Однако ж часы шли, звонили и показывали точное время, придя на смену древним часам, стоявшим внутри Кремля со времен еще первых московских князей. Теперь время стало доступно всем горожанам, и жизнь города невольно оживилась, подбадриваемая перезвоном колоколов каждые четверть часа.
Но главное - Матвей стал чуть ли не доверенным лицом Шеина, и часто боярин посылал молодого человека на весьма сложные задания, порой и совсем в одиночку, без опеки Хилкова - с которым Матвей теперь виделся не так часто. А вот с месяц назад Михаил Борисович неожиданно сам пришел к Матвею - обитавшему теперь в хоромах самого боярина, в дальнем крыле.
- Есть у меня разговор к тебе, - начал Шеин с несвойственным ему колебанием. - Даже не знаю, как и начать его... Как там Егор Матвеич поживает? - справился Шеин для начала о своем крестнике, как видно, чтобы зайти издалека.
- Растет, - широко улыбнулся Матвей; всегда, вспоминая о сыне, его тянуло улыбаться. Хотя видел он маленького Егорку не часто, наездами - но зато с самых первых дней; и сын уже знал, что раз приехал отец - то будет он теперь летать на отцовских руках и ездить на родительской шее (и то, и другое занятие приводило его в полный восторг). Василий Андреевич, отец Матвея, ставший дедом, пытался было убедить сына, что не надо так баловать ребенка; но, едва глянув на внука, сам таял и оставлял свои нравоучения.

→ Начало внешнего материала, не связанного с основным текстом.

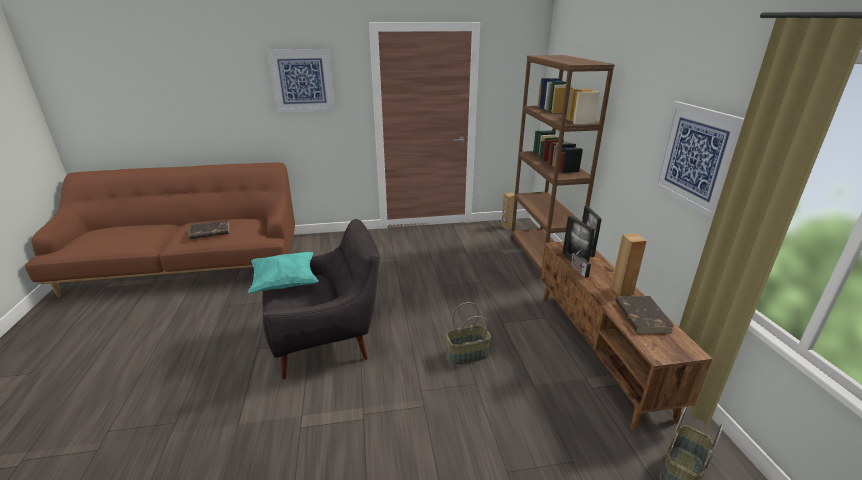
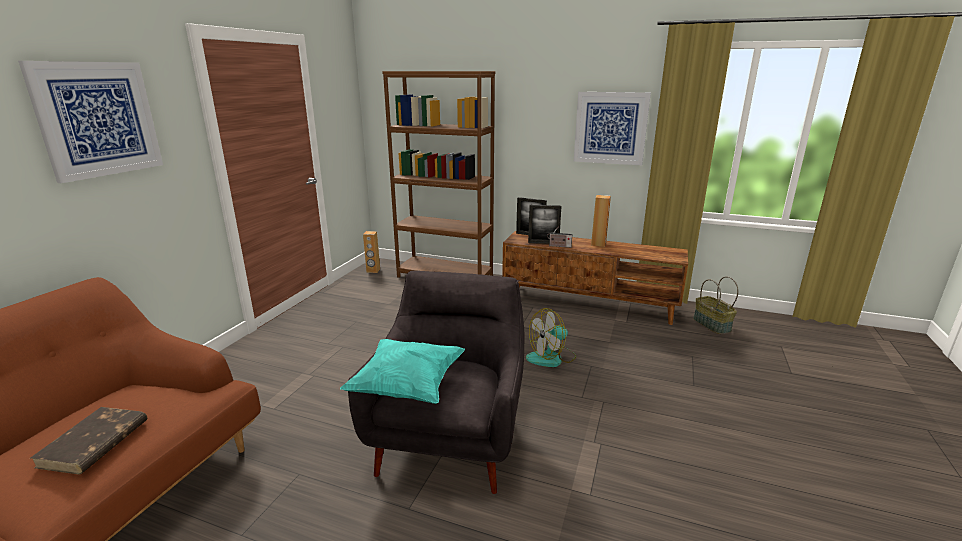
camera: 60 degrees left, 5 degrees down
basket [445,302,491,365] -> fan [526,308,576,367]
brown book [615,296,675,334] -> none

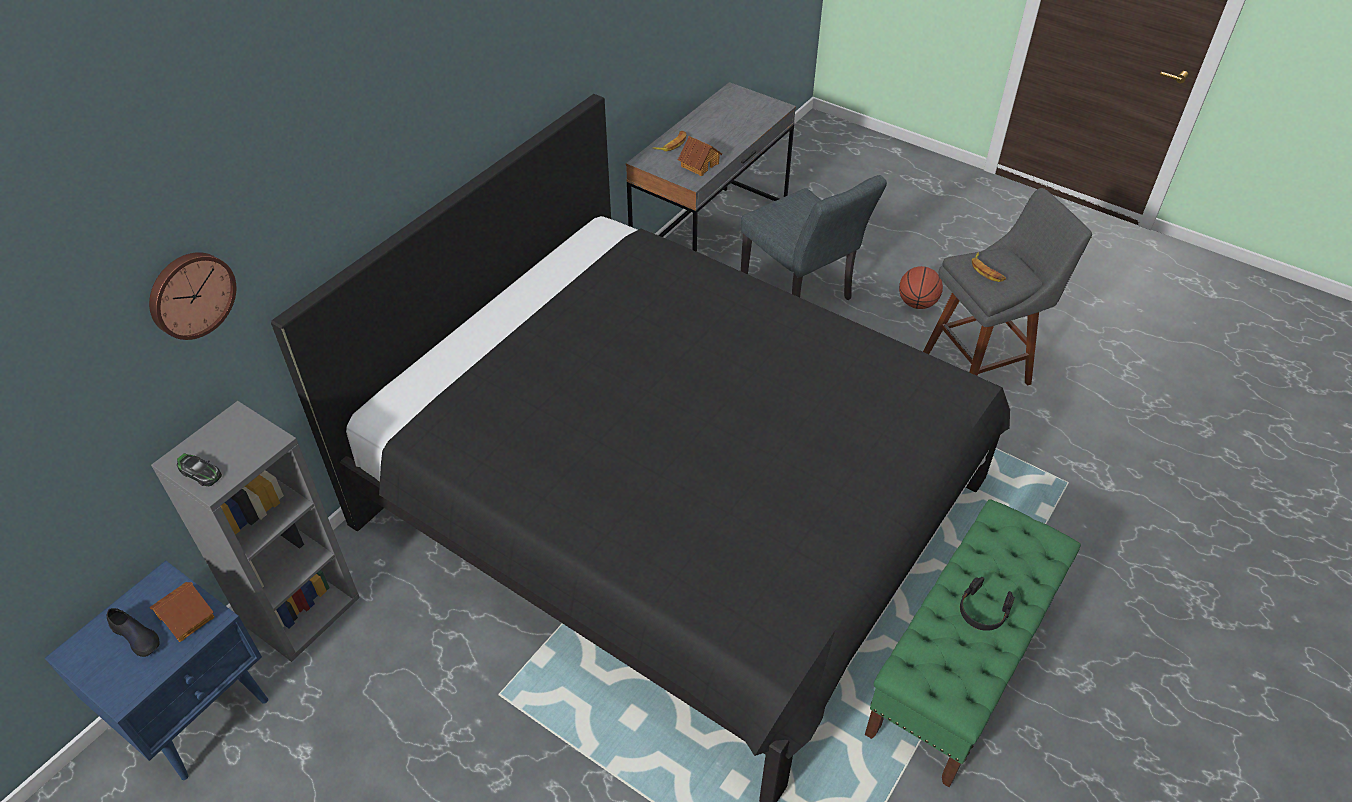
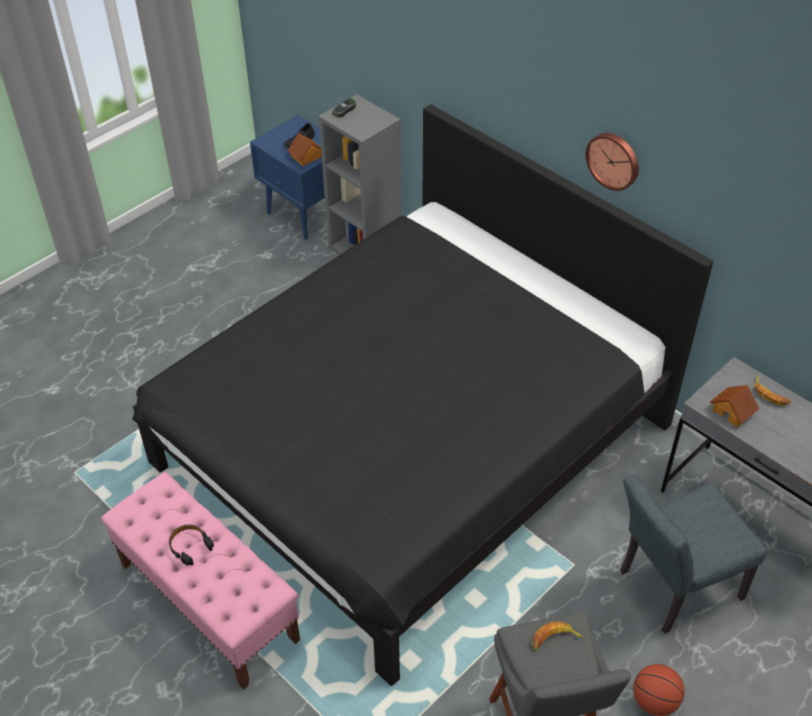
camera: 100 degrees right, 0 degrees up
wall clock [149,252,236,340] -> wall clock moved to [586,133,639,191]
green bench [865,499,1081,788] -> pink bench [101,472,300,690]

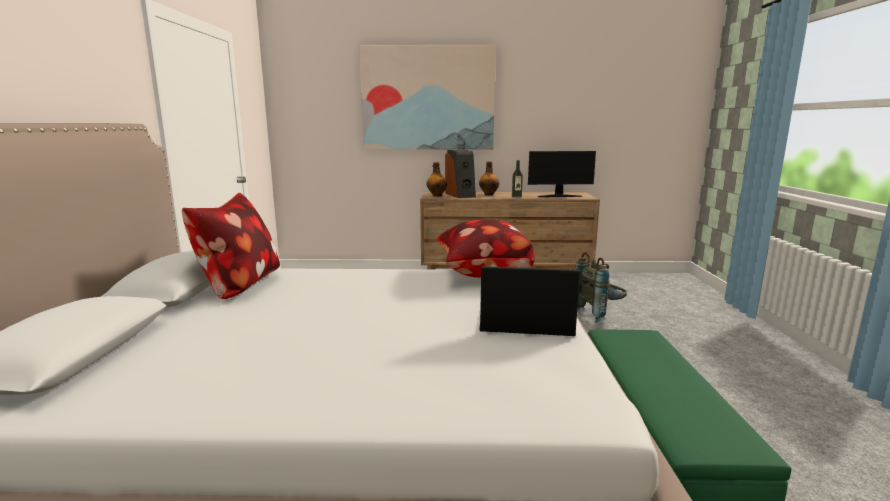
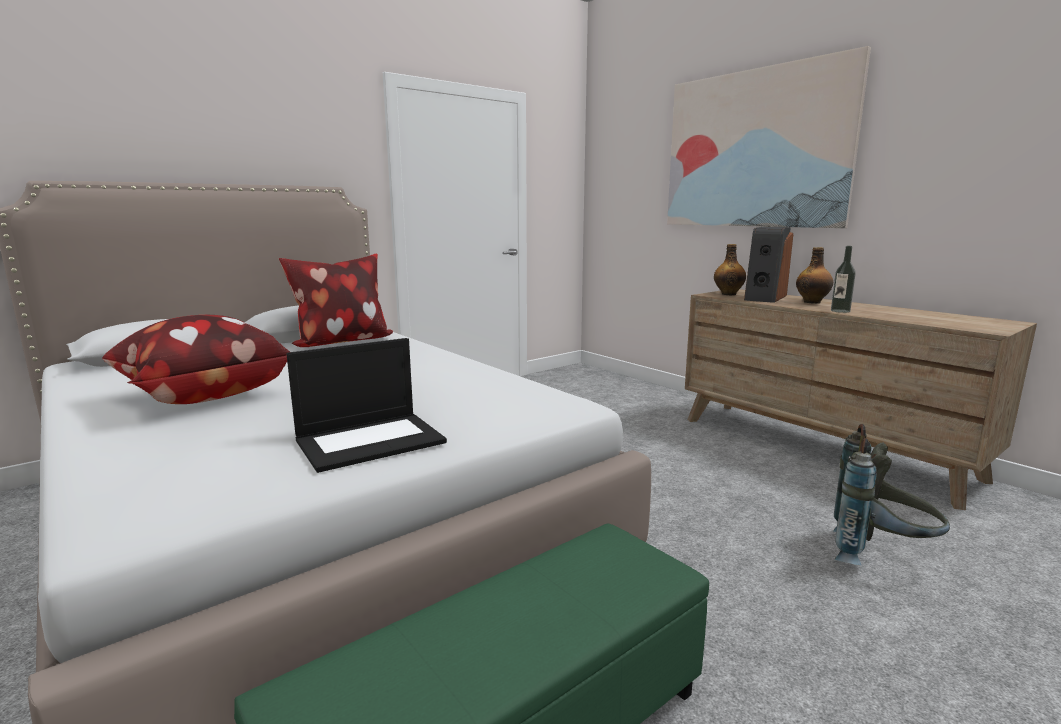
camera: 50 degrees right, 0 degrees up
pillow [437,219,535,278] -> pillow moved to [102,315,290,404]
laptop [479,266,580,336] -> laptop turned 90 degrees clockwise [287,338,447,473]
monitor [528,151,596,197] -> none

Варвара Григорьевна тоже похорошела и расцвела, так что Матвей с трудом заставлял себя оторваться от жены и от сына, убеждая, что служба его - и на их благо, дабы не допустить новой смуты или вражеского нахождения. Но будучи в Москве, думал о них постоянно; вот и сейчас, после вопроса Шеина, опять невольно унесся мыслями в родное имение.
-... Не хочется тебя у семьи надолго отнимать, но больше и не знаю, кому мне довериться, - между тем, перешел Шеин к делу. - Ты парень не из болтливых, да смекалистый - такие в наше время редкость. А сейчас я хочу тебя попросить не о службе государю, а о службе лично мне.
- Проси, Михаило Борисович, - с готовностью откликнулся Матвей, гордый таким доверием.
- Ты ведь наверняка видел моих дочерей, да ни разу не видал моего сына, - начал Шеин. - Хотя слышал о нем.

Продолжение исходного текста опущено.